The Austin Chronicle

https://www.austinchronicle.com/arts/2011-12-30/decola-and-eusebi-studio/

Exhibitionism

Reviewed by Wayne Alan Brenner, December 30, 2011, Arts

DeCola & Eusebi Studio

701 Tillery Ste. A-11, 389-2266
www.decola-eusebi.com
Call for appointment

Beautiful work is beautiful work no matter what the season, of course, but there's something about the year-end festivities that makes panels of leaded glass seem more apropos than at other times of the year. Maybe it's the way transparent miracles of glass collage remind a person of the fanciest (and much smaller) ornaments on the luckiest of trees. Maybe it's the depths of winter (even the relatively laughable depths here in ATX) that urge the eyes to yearn for art that allows light to pass through its structured beauty.

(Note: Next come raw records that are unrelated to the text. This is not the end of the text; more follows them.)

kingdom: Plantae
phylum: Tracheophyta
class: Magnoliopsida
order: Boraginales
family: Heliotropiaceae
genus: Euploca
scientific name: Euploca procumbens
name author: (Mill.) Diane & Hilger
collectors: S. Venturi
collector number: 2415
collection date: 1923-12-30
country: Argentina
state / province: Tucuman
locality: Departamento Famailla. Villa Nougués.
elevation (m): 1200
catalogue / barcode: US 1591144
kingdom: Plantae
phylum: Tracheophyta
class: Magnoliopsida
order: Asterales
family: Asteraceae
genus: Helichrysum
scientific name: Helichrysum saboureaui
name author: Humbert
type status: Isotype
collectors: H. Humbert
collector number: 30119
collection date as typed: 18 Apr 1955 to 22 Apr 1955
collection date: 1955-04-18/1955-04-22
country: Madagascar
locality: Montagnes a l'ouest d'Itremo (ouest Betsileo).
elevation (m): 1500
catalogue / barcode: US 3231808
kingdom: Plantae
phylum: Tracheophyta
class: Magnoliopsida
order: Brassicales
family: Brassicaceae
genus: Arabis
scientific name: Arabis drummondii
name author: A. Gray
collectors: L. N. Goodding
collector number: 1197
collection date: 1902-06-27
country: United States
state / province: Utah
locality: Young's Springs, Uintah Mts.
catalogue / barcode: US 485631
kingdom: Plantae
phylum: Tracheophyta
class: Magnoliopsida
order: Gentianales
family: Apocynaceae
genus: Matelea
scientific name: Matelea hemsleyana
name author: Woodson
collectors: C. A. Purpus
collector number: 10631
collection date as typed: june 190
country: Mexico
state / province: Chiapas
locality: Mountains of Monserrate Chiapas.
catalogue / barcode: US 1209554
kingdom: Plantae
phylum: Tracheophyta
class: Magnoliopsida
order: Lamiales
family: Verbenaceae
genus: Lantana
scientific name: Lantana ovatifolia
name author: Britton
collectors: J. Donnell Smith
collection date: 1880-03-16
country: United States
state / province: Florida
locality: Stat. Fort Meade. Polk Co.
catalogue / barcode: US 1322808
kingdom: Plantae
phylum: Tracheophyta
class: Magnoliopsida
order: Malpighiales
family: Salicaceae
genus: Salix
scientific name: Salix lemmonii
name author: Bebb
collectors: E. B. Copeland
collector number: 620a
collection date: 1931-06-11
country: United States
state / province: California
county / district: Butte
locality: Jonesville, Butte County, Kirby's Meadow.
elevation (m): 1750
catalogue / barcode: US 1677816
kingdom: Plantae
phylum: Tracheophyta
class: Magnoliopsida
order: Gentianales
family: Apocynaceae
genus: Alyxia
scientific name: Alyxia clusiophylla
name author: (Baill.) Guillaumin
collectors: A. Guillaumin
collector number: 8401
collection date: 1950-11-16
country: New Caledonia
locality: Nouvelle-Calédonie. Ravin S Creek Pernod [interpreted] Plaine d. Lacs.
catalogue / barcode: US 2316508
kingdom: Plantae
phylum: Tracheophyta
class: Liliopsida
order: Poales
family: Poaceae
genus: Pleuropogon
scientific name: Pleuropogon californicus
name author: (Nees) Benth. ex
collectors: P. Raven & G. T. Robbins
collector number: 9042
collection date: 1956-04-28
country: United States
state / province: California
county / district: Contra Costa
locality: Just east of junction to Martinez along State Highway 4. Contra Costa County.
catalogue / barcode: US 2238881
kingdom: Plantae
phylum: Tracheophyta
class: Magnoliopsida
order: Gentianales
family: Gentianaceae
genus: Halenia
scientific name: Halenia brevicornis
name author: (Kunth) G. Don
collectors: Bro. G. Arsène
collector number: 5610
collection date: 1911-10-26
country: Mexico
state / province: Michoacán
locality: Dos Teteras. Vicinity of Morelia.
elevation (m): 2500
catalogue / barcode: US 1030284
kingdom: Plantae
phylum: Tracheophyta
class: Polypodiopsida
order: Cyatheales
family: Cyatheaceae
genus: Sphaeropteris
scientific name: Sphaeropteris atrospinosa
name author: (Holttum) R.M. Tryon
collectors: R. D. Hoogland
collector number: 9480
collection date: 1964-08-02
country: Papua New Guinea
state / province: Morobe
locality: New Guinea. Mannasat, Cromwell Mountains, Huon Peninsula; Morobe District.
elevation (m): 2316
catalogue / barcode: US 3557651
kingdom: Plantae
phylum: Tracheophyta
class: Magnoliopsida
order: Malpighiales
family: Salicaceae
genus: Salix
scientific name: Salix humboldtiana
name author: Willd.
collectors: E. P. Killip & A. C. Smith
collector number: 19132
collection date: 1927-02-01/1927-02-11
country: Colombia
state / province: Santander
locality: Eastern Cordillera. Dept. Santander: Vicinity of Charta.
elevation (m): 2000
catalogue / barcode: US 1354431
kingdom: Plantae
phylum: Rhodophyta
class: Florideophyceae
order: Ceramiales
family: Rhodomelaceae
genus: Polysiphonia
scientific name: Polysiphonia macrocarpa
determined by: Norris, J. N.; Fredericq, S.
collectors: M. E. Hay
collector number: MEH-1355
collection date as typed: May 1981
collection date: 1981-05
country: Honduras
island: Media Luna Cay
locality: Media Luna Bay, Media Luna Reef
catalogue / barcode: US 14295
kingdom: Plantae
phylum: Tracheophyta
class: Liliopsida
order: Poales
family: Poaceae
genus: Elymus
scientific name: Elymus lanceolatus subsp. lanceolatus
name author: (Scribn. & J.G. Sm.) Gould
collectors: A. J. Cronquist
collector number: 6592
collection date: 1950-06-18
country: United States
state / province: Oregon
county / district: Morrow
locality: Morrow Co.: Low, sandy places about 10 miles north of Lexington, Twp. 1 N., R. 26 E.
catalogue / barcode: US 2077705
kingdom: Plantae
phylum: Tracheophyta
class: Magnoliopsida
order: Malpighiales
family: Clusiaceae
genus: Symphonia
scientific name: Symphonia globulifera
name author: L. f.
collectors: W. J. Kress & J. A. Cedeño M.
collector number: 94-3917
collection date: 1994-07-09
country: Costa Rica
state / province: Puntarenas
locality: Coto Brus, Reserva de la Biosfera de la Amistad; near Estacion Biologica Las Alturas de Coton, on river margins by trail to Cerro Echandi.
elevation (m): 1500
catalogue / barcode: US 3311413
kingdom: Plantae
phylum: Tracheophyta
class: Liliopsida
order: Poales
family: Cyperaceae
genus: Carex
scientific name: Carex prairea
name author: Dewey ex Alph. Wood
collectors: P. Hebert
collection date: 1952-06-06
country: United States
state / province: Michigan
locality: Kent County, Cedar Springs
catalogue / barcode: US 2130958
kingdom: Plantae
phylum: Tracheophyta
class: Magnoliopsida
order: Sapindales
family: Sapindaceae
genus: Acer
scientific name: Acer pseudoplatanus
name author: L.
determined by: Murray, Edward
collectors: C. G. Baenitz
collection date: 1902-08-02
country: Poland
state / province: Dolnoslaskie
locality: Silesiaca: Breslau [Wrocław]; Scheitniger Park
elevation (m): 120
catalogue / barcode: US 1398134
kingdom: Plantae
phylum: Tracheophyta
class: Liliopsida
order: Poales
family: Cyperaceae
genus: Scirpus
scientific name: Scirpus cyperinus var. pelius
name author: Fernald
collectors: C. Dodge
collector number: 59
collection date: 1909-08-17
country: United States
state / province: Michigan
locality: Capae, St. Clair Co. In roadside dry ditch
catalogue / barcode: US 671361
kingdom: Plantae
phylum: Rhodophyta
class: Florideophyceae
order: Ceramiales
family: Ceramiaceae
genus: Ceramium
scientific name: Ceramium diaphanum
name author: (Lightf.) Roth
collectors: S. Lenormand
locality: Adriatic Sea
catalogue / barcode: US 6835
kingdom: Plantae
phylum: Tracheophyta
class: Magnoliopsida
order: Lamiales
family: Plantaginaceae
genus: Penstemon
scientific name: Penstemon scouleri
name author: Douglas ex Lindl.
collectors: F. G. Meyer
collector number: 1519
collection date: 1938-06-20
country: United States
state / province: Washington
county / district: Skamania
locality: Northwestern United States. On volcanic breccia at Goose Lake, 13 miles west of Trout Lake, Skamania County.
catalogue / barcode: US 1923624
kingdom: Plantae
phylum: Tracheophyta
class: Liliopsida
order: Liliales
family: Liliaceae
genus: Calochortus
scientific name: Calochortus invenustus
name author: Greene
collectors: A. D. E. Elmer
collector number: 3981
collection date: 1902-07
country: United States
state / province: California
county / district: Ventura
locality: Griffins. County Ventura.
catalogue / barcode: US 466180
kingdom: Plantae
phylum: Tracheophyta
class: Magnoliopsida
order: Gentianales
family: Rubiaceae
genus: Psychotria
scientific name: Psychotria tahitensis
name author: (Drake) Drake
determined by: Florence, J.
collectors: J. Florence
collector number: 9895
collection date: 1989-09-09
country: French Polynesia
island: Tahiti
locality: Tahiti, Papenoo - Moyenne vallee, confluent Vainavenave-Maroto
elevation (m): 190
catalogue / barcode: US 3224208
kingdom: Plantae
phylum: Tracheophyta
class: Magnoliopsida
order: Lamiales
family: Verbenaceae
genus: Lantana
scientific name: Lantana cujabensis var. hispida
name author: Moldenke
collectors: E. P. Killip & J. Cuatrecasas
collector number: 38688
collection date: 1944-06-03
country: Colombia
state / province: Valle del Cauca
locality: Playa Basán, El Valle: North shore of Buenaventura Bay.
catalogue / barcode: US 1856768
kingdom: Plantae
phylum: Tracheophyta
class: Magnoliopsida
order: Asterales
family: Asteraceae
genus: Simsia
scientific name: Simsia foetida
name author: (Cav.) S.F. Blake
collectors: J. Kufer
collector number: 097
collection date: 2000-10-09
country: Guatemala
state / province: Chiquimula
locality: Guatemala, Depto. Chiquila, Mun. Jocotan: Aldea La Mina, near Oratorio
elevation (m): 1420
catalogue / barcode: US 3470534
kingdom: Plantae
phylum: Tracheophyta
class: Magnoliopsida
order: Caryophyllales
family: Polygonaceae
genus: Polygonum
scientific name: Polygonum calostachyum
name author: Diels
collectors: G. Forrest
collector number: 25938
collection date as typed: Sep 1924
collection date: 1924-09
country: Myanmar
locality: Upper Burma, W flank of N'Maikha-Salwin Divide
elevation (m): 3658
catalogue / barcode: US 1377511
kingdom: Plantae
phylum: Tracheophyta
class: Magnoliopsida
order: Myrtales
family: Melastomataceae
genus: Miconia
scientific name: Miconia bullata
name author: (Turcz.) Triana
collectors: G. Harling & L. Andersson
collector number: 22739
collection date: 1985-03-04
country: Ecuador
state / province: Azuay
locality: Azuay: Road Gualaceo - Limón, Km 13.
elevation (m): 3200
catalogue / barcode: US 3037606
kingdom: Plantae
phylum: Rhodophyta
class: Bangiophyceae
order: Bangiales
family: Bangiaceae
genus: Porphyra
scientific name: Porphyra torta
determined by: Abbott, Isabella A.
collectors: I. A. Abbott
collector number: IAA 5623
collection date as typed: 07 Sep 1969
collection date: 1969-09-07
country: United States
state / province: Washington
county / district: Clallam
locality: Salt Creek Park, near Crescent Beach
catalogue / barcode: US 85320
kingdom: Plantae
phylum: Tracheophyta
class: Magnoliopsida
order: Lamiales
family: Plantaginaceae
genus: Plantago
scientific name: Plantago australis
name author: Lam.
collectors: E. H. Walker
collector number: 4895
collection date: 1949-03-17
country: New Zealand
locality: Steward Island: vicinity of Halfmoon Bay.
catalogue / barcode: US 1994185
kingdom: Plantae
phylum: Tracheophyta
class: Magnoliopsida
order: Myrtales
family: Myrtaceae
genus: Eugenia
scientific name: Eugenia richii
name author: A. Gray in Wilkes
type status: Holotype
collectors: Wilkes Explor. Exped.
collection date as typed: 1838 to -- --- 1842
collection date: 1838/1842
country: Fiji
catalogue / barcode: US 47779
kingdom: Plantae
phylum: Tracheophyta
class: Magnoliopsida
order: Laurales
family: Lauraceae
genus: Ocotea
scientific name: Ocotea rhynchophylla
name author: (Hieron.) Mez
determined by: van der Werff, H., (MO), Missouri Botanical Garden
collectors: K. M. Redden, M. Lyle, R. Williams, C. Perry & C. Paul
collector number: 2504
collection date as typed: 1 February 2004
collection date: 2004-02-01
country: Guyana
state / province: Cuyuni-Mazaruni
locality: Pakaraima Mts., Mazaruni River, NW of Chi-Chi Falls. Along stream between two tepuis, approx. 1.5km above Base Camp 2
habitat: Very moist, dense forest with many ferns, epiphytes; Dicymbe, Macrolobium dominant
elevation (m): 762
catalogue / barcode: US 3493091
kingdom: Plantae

Maybe it's how you wait for Christmas to really splurge, giftwise, on something like the glorious works in glass available at DeCola & Eusebi Studio.

Whatever the reason, that's our story and we're sticking to it, much as the sight of the studio's large, stunning panels incorporating antique and machine-rolled glass, bevels, prisms, and jewels will stick, illuminated, in your most ornate memory palace. There's a subtle and overarching style to what DeCola & Eusebi create – a welcome restraint in the use of colored glass, for one thing (they tend to use clear but often textured pieces), a sort of geometric throughline that bears comparison to designs by Rennie Mackintosh (and if that name's familiar, you'll understand just one reason why the studio's work is so recommended).

Since we're hoping this review will send you scouting out the D & E space in the small complex on Tillery, we'd be remiss if we didn't mention that Steve Dubov's Atelier 3-D, featuring a whole different take on glass (and other forms of) sculpture, is right down the hall; you'd do well to wander farther and find Iona Handcrafted Books in a smaller building behind the main one.

Again, the DeCola & Eusebi venue is open year-round, but as we approach that time between the end of one year and the beginning of the next, it might be best to consider what's halfway liquid and halfway solid – glass – and see if it doesn't light up your holidays like some shining star over Bethlehem.